_Your goal_
Every record shown here needs to be repeated exactly.
Records supplied Start Marker
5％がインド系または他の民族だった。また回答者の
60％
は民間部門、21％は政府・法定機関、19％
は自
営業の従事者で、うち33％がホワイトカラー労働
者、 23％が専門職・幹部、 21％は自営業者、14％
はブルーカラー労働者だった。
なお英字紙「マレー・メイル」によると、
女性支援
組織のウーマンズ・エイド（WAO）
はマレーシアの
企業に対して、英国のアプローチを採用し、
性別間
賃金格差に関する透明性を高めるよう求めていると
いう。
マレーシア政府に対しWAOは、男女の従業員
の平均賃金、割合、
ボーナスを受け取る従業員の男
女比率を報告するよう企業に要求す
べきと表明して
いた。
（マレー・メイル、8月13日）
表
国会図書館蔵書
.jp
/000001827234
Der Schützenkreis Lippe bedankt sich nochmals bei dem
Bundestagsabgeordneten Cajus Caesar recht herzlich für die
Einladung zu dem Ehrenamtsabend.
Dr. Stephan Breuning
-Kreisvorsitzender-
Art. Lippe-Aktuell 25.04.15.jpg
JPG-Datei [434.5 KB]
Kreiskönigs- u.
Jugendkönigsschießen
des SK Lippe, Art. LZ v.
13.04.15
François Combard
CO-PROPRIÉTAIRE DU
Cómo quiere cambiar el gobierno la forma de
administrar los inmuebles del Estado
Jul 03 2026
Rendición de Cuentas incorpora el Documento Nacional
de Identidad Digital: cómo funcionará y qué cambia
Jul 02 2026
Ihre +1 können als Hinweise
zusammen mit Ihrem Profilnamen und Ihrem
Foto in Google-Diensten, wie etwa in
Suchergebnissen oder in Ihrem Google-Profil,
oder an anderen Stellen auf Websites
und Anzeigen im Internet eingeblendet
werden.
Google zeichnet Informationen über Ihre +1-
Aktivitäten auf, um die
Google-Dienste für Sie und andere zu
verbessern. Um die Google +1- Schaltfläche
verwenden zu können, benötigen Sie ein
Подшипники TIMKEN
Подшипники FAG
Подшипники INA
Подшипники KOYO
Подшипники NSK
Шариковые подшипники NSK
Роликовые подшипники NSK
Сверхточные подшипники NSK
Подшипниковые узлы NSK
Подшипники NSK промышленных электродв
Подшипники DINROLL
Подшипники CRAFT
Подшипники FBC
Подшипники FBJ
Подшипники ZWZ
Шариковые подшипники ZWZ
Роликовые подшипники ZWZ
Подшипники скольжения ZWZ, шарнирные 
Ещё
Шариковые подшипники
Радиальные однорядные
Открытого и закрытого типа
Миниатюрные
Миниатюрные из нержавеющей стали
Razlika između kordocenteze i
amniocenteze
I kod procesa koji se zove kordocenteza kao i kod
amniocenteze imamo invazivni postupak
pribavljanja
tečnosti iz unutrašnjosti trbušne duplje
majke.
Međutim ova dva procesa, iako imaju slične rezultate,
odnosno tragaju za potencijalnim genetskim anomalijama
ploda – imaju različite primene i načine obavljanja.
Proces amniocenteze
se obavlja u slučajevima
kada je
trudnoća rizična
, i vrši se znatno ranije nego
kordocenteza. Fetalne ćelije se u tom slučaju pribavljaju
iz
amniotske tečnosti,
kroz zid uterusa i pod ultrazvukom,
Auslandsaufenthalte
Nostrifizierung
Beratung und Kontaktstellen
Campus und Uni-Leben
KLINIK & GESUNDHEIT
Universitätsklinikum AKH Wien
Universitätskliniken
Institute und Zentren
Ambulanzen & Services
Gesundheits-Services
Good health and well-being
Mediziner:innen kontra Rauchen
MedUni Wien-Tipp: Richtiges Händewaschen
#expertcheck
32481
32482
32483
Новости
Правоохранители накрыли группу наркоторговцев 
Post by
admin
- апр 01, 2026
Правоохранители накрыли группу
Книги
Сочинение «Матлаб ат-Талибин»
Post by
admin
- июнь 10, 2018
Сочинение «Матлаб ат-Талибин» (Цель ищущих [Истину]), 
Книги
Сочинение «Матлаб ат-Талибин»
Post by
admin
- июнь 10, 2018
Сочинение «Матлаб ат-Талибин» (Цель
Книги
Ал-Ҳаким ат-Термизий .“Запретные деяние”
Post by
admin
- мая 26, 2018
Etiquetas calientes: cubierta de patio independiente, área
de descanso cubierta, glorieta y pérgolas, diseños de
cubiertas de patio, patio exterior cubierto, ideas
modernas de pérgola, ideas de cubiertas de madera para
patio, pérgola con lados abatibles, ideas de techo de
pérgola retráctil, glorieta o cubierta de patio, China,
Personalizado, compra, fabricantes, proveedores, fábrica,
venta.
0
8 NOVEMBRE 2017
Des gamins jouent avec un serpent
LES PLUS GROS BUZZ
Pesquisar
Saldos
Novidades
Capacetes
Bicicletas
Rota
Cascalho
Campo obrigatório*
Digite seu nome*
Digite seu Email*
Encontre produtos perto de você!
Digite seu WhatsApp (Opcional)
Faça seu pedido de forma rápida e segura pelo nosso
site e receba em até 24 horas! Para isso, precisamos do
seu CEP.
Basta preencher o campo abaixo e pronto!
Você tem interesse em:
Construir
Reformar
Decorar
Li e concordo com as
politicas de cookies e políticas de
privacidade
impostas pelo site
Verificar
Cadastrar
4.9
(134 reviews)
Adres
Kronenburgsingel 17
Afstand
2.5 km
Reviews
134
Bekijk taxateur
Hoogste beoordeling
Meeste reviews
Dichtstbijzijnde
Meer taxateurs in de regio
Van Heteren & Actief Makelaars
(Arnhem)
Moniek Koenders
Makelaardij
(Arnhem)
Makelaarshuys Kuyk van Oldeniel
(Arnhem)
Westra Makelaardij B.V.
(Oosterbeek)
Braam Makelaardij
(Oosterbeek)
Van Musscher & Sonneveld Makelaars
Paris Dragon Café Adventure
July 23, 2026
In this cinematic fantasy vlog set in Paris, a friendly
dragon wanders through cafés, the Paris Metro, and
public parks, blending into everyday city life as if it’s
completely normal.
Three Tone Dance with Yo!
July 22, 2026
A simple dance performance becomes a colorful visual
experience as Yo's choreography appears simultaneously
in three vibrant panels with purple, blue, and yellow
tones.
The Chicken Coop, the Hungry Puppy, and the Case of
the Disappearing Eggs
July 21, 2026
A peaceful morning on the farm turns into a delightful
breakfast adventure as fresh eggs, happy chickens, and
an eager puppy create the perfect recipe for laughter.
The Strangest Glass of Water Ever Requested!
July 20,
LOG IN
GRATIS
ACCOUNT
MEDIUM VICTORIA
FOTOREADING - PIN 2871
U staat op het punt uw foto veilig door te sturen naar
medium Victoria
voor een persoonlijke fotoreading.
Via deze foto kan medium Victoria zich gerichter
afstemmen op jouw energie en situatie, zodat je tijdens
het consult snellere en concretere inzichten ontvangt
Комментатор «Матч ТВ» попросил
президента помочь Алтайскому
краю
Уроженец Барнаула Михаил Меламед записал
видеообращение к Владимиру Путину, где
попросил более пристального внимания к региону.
Records supplied End Marker
_Your solution_
5％がインド系または他の民族だった。また回答者の
60％
は民間部門、21％は政府・法定機関、19％
は自
営業の従事者で、うち33％がホワイトカラー労働
者、 23％が専門職・幹部、 21％は自営業者、14％
はブルーカラー労働者だった。
なお英字紙「マレー・メイル」によると、
女性支援
組織のウーマンズ・エイド（WAO）
はマレーシアの
企業に対して、英国のアプローチを採用し、
性別間
賃金格差に関する透明性を高めるよう求めていると
いう。
マレーシア政府に対しWAOは、男女の従業員
の平均賃金、割合、
ボーナスを受け取る従業員の男
女比率を報告するよう企業に要求す
べきと表明して
いた。
（マレー・メイル、8月13日）
表
国会図書館蔵書
.jp
/000001827234
Der Schützenkreis Lippe bedankt sich nochmals bei dem
Bundestagsabgeordneten Cajus Caesar recht herzlich für die
Einladung zu dem Ehrenamtsabend.
Dr. Stephan Breuning
-Kreisvorsitzender-
Art. Lippe-Aktuell 25.04.15.jpg
JPG-Datei [434.5 KB]
Kreiskönigs- u.
Jugendkönigsschießen
des SK Lippe, Art. LZ v.
13.04.15
François Combard
CO-PROPRIÉTAIRE DU
Cómo quiere cambiar el gobierno la forma de
administrar los inmuebles del Estado
Jul 03 2026
Rendición de Cuentas incorpora el Documento Nacional
de Identidad Digital: cómo funcionará y qué cambia
Jul 02 2026
Ihre +1 können als Hinweise
zusammen mit Ihrem Profilnamen und Ihrem
Foto in Google-Diensten, wie etwa in
Suchergebnissen oder in Ihrem Google-Profil,
oder an anderen Stellen auf Websites
und Anzeigen im Internet eingeblendet
werden.
Google zeichnet Informationen über Ihre +1-
Aktivitäten auf, um die
Google-Dienste für Sie und andere zu
verbessern. Um die Google +1- Schaltfläche
verwenden zu können, benötigen Sie ein
Подшипники TIMKEN
Подшипники FAG
Подшипники INA
Подшипники KOYO
Подшипники NSK
Шариковые подшипники NSK
Роликовые подшипники NSK
Сверхточные подшипники NSK
Подшипниковые узлы NSK
Подшипники NSK промышленных электродв
Подшипники DINROLL
Подшипники CRAFT
Подшипники FBC
Подшипники FBJ
Подшипники ZWZ
Шариковые подшипники ZWZ
Роликовые подшипники ZWZ
Подшипники скольжения ZWZ, шарнирные 
Ещё
Шариковые подшипники
Радиальные однорядные
Открытого и закрытого типа
Миниатюрные
Миниатюрные из нержавеющей стали
Razlika između kordocenteze i
amniocenteze
I kod procesa koji se zove kordocenteza kao i kod
amniocenteze imamo invazivni postupak
pribavljanja
tečnosti iz unutrašnjosti trbušne duplje
majke.
Međutim ova dva procesa, iako imaju slične rezultate,
odnosno tragaju za potencijalnim genetskim anomalijama
ploda – imaju različite primene i načine obavljanja.
Proces amniocenteze
se obavlja u slučajevima
kada je
trudnoća rizična
, i vrši se znatno ranije nego
kordocenteza. Fetalne ćelije se u tom slučaju pribavljaju
iz
amniotske tečnosti,
kroz zid uterusa i pod ultrazvukom,
Auslandsaufenthalte
Nostrifizierung
Beratung und Kontaktstellen
Campus und Uni-Leben
KLINIK & GESUNDHEIT
Universitätsklinikum AKH Wien
Universitätskliniken
Institute und Zentren
Ambulanzen & Services
Gesundheits-Services
Good health and well-being
Mediziner:innen kontra Rauchen
MedUni Wien-Tipp: Richtiges Händewaschen
#expertcheck
32481
32482
32483
Новости
Правоохранители накрыли группу наркоторговцев 
Post by
admin
- апр 01, 2026
Правоохранители накрыли группу
Книги
Сочинение «Матлаб ат-Талибин»
Post by
admin
- июнь 10, 2018
Сочинение «Матлаб ат-Талибин» (Цель ищущих [Истину]), 
Книги
Сочинение «Матлаб ат-Талибин»
Post by
admin
- июнь 10, 2018
Сочинение «Матлаб ат-Талибин» (Цель
Книги
Ал-Ҳаким ат-Термизий .“Запретные деяние”
Post by
admin
- мая 26, 2018
Etiquetas calientes: cubierta de patio independiente, área
de descanso cubierta, glorieta y pérgolas, diseños de
cubiertas de patio, patio exterior cubierto, ideas
modernas de pérgola, ideas de cubiertas de madera para
patio, pérgola con lados abatibles, ideas de techo de
pérgola retráctil, glorieta o cubierta de patio, China,
Personalizado, compra, fabricantes, proveedores, fábrica,
venta.
0
8 NOVEMBRE 2017
Des gamins jouent avec un serpent
LES PLUS GROS BUZZ
Pesquisar
Saldos
Novidades
Capacetes
Bicicletas
Rota
Cascalho
Campo obrigatório*
Digite seu nome*
Digite seu Email*
Encontre produtos perto de você!
Digite seu WhatsApp (Opcional)
Faça seu pedido de forma rápida e segura pelo nosso
site e receba em até 24 horas! Para isso, precisamos do
seu CEP.
Basta preencher o campo abaixo e pronto!
Você tem interesse em:
Construir
Reformar
Decorar
Li e concordo com as
politicas de cookies e políticas de
privacidade
impostas pelo site
Verificar
Cadastrar
4.9
(134 reviews)
Adres
Kronenburgsingel 17
Afstand
2.5 km
Reviews
134
Bekijk taxateur
Hoogste beoordeling
Meeste reviews
Dichtstbijzijnde
Meer taxateurs in de regio
Van Heteren & Actief Makelaars
(Arnhem)
Moniek Koenders
Makelaardij
(Arnhem)
Makelaarshuys Kuyk van Oldeniel
(Arnhem)
Westra Makelaardij B.V.
(Oosterbeek)
Braam Makelaardij
(Oosterbeek)
Van Musscher & Sonneveld Makelaars
Paris Dragon Café Adventure
July 23, 2026
In this cinematic fantasy vlog set in Paris, a friendly
dragon wanders through cafés, the Paris Metro, and
public parks, blending into everyday city life as if it’s
completely normal.
Three Tone Dance with Yo!
July 22, 2026
A simple dance performance becomes a colorful visual
experience as Yo's choreography appears simultaneously
in three vibrant panels with purple, blue, and yellow
tones.
The Chicken Coop, the Hungry Puppy, and the Case of
the Disappearing Eggs
July 21, 2026
A peaceful morning on the farm turns into a delightful
breakfast adventure as fresh eggs, happy chickens, and
an eager puppy create the perfect recipe for laughter.
The Strangest Glass of Water Ever Requested!
July 20,
LOG IN
GRATIS
ACCOUNT
MEDIUM VICTORIA
FOTOREADING - PIN 2871
U staat op het punt uw foto veilig door te sturen naar
medium Victoria
voor een persoonlijke fotoreading.
Via deze foto kan medium Victoria zich gerichter
afstemmen op jouw energie en situatie, zodat je tijdens
het consult snellere en concretere inzichten ontvangt
Комментатор «Матч ТВ» попросил
президента помочь Алтайскому
краю
Уроженец Барнаула Михаил Меламед записал
видеообращение к Владимиру Путину, где
попросил более пристального внимания к региону.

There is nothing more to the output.